DESCRIPTIONThis command is used to create file event handlers. A file event handler is a binding between a filehandle and a callback, such that the callback is evaluated whenever the filehandle becomes readable or writable. File event handlers are most commonly used to allow data to be received from another process on an event-driven basis, so that the receiver can continue to interact with the user while waiting for the data to arrive. If an application invokes "<>", "sysread" or "read" on a blocking filehandle when there is no input data available, the process will block; until the input data arrives, it will not be able to service other events, so it will appear to the user to ``freeze up''. With fileevent, the process can tell when data is present and only invoke gets or read when they won't block.

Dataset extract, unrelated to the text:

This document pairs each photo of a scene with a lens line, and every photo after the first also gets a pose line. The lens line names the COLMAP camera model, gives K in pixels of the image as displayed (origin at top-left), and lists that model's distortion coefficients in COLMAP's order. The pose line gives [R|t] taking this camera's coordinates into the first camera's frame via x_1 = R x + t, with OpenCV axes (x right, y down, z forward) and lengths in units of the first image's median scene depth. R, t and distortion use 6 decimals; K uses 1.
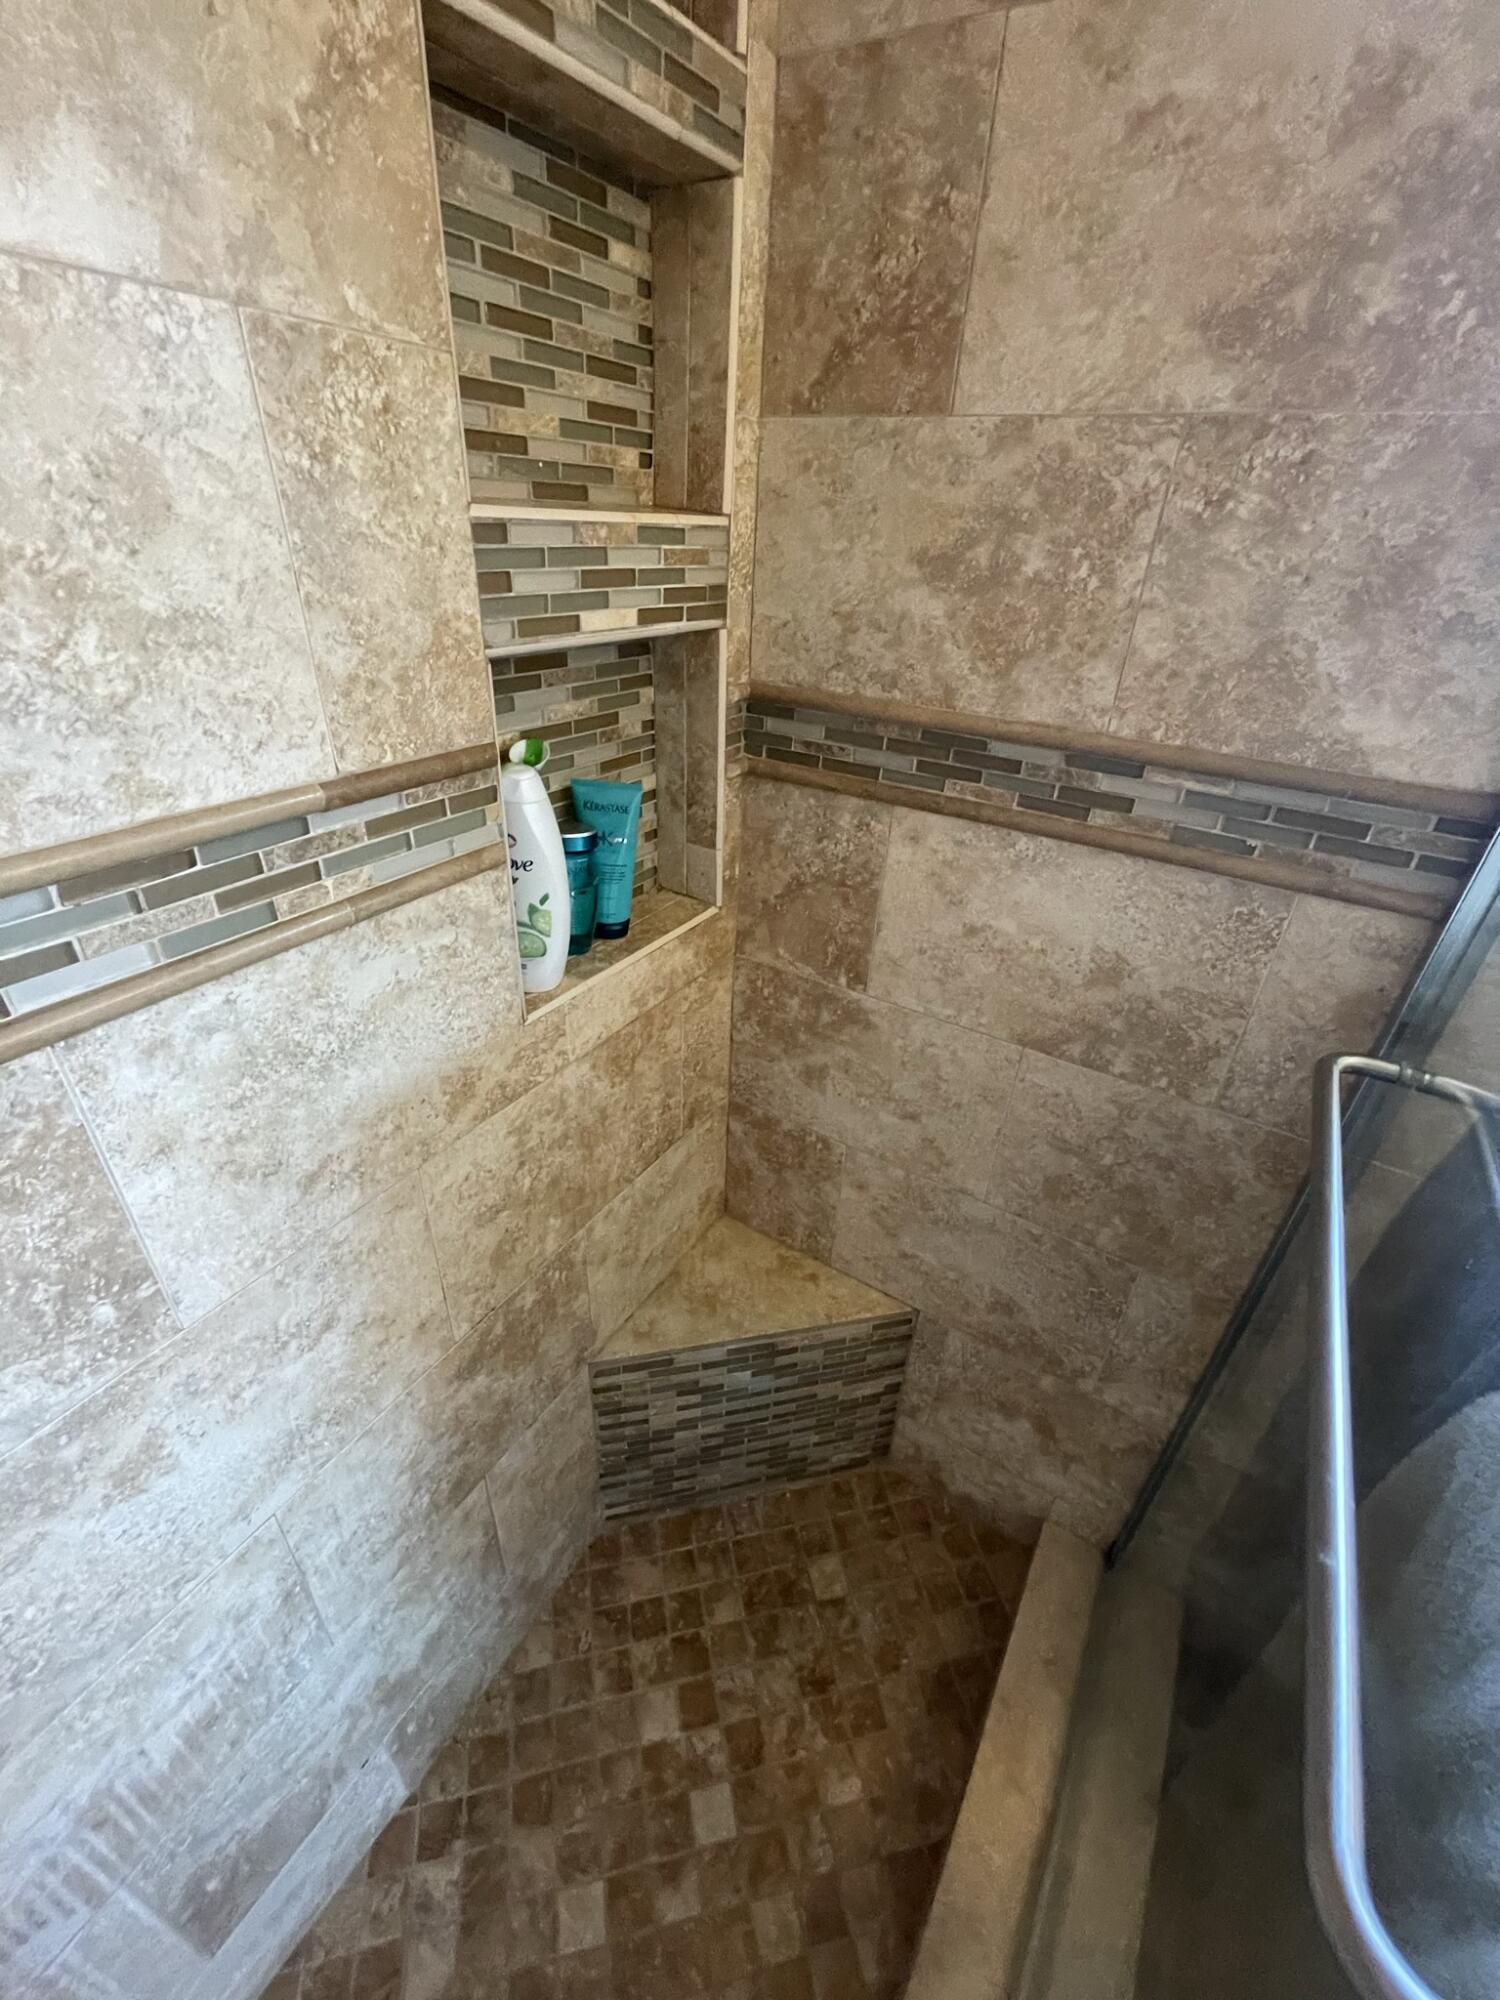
lens RADIAL K [[814.8, 0, 746.7], [0, 814.8, 989.8], [0, 0, 1]] dist [-0.002813, 0.000482]
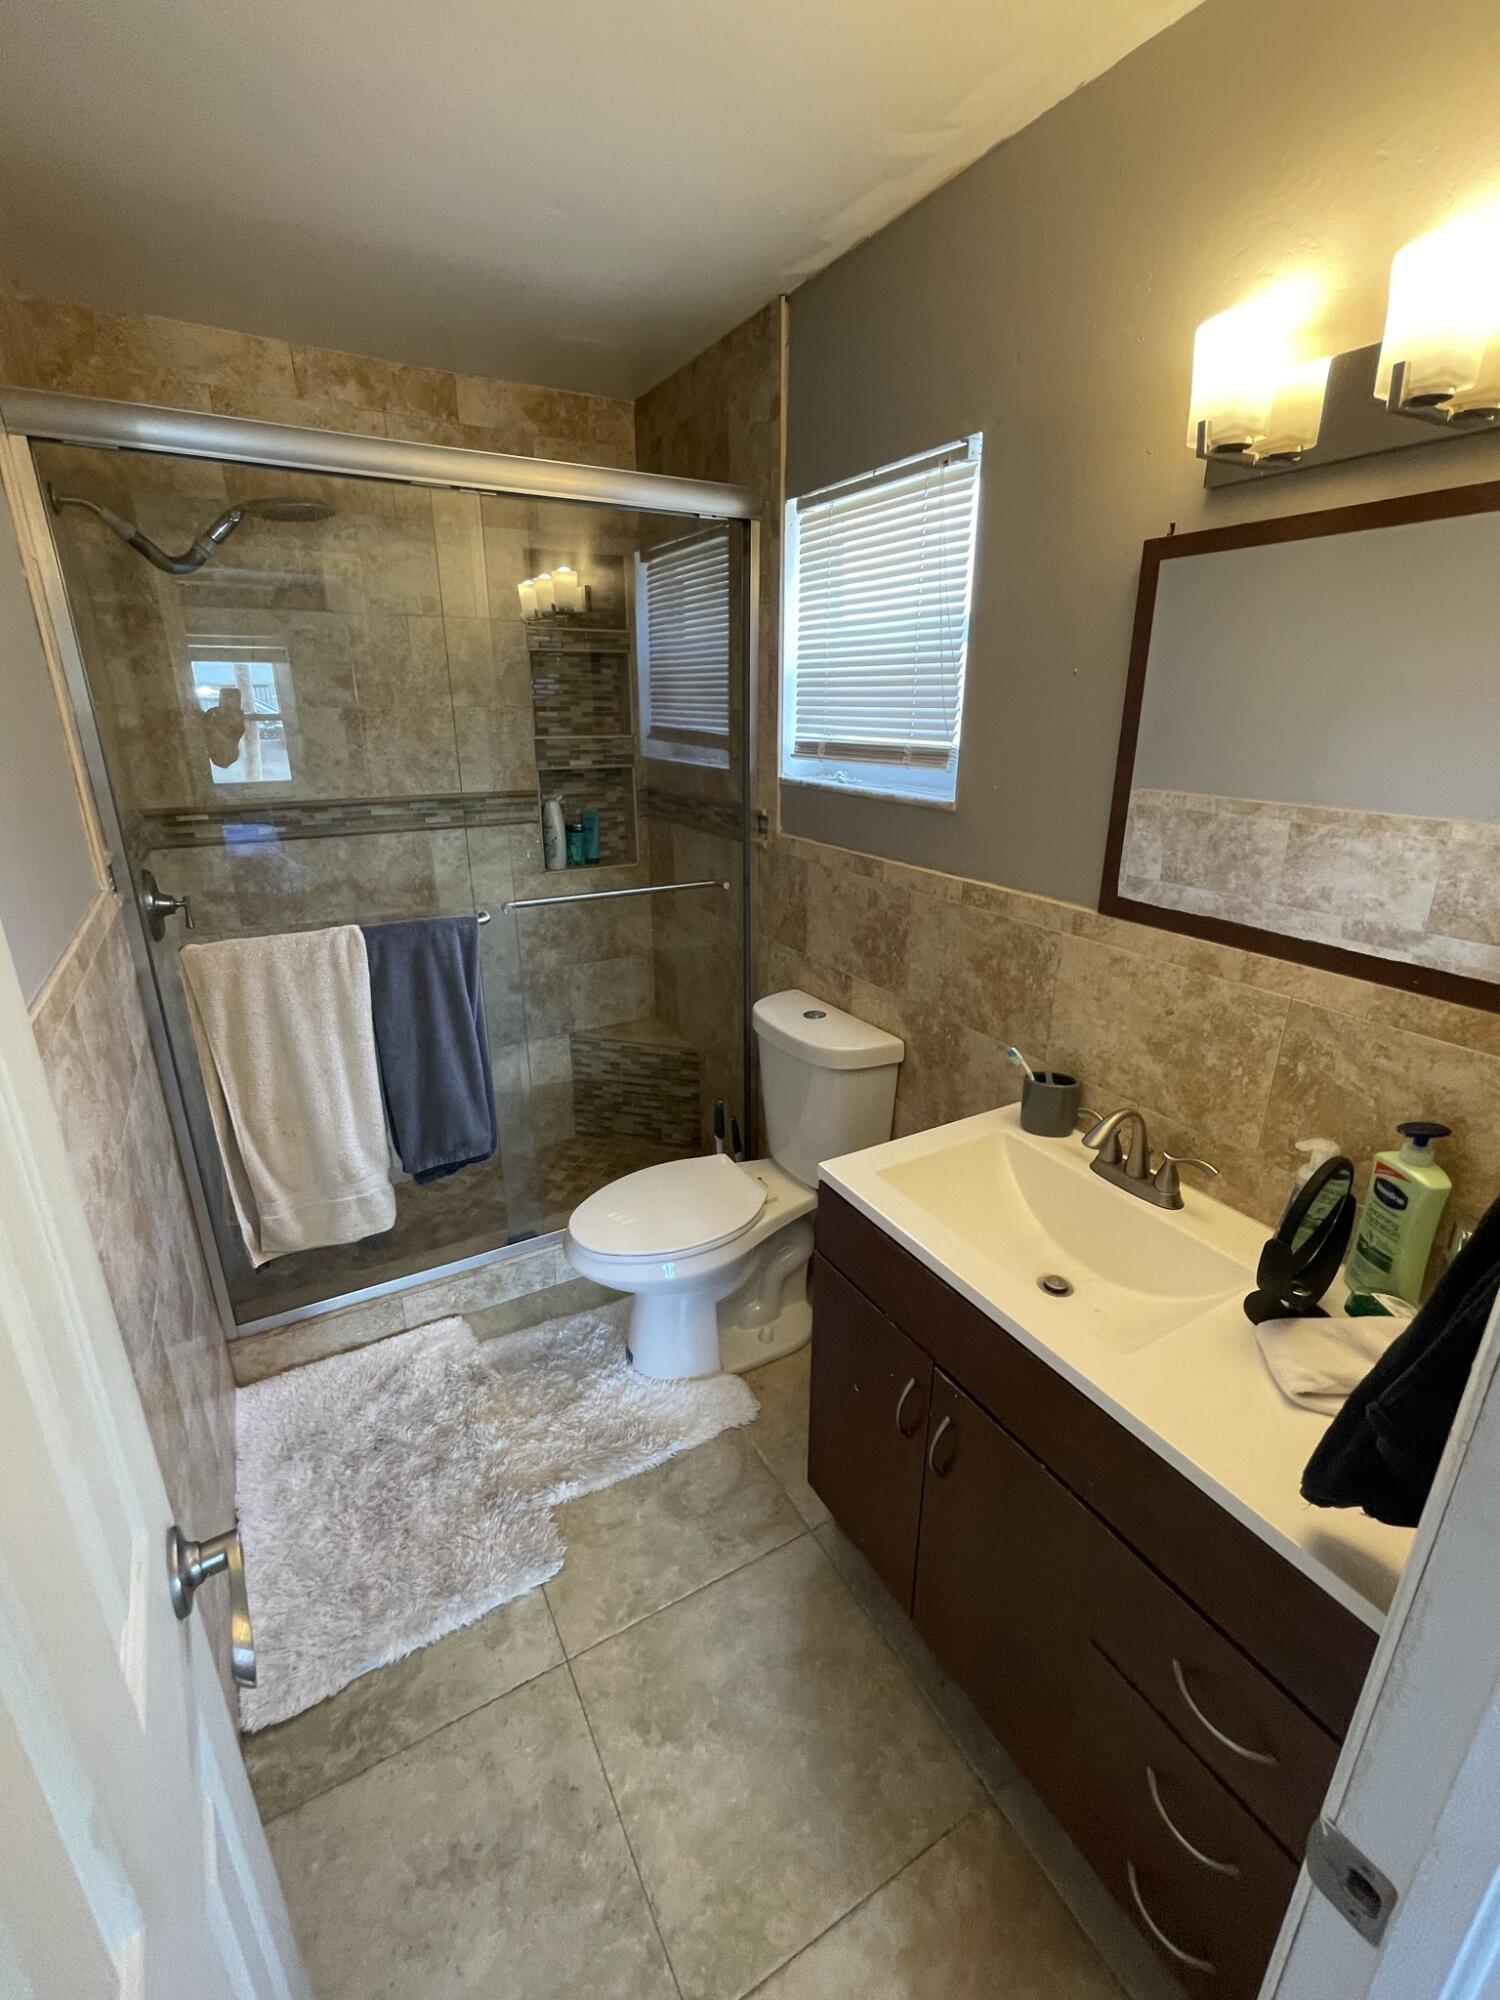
lens RADIAL K [[868.6, 0, 763.0], [0, 868.6, 994.4], [0, 0, 1]] dist [-0.014471, 0.005913]
pose [[0.886802, 0.111896, -0.448399, 2.310670], [-0.202405, 0.966281, -0.159166, 0.958699], [0.415469, 0.231907, 0.879548, -1.756016]]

The fileHandle argument to fileevent refers to an open filehandle, such as the return value from a previous open or socket command. If the callback argument is specified, then fileevent creates a new event handler: callback will be evaluated whenever the filehandle becomes readable or writable (depending on the argument to fileevent). In this case fileevent returns an empty string. The readable and writable event handlers for a file are independent, and may be created and deleted separately. However, there may be at most one readable and one writable handler for a file at a given time in a given interpreter. If fileevent is called when the specified handler already exists in the invoking interpreter, the new callback replaces the old one.
If the callback argument is not specified, fileevent returns the current callback for fileHandle, or an empty string if there is none. If the callback argument is specified as an empty string then the event handler is deleted, so that no callback will be invoked. A file event handler is also deleted automatically whenever its filehandle is closed or its interpreter is deleted.
A filehandle is considered to be readable if there is unread data available on the underlying device. A filehandle is also considered to be readable if an end of file or error condition is present on the underlying file or device. It is important for callback to check for these conditions and handle them appropriately; for example, if there is no special check for end of file, an infinite loop may occur where callback reads no data, returns, and is immediately invoked again.
A filehandle is considered to be writable if at least one byte of data can be written to the underlying file or device without blocking, or if an error condition is present on the underlying file or device.
Event-driven I/O works best for filehandles that have been placed into nonblocking mode. In blocking mode, a "print" command may block if you give it more data than the underlying file or device can accept, and a "<>", "sysread" or "read" command will block if you attempt to read more data than is ready; no events will be processed while the commands block. In nonblocking mode "print", "<>", "sysread" and "read" never block. See the documentation for the individual commands for information on how they handle blocking and nonblocking filehandles.
The callback for a file event is executed in the context of $widget with which fileevent was invoked. If an error occurs while executing the callback then the Tk::Error mechanism is used to report the error. In addition, the file event handler is deleted if it ever returns an error; this is done in order to prevent infinite loops due to buggy handlers.
BUGSOn windows platforms fileevent is limited in the types of filehandles that behave correctly. Making filefhandles non-blocking is only implemented on a subset of UNIX platforms (see Tk::IO).
CREDITSfileevent is based on the addinput command created by Mark Diekhans.
KEYWORDSasynchronous I/O, blocking, filehandle, event handler, nonblocking, readable, callback, writable.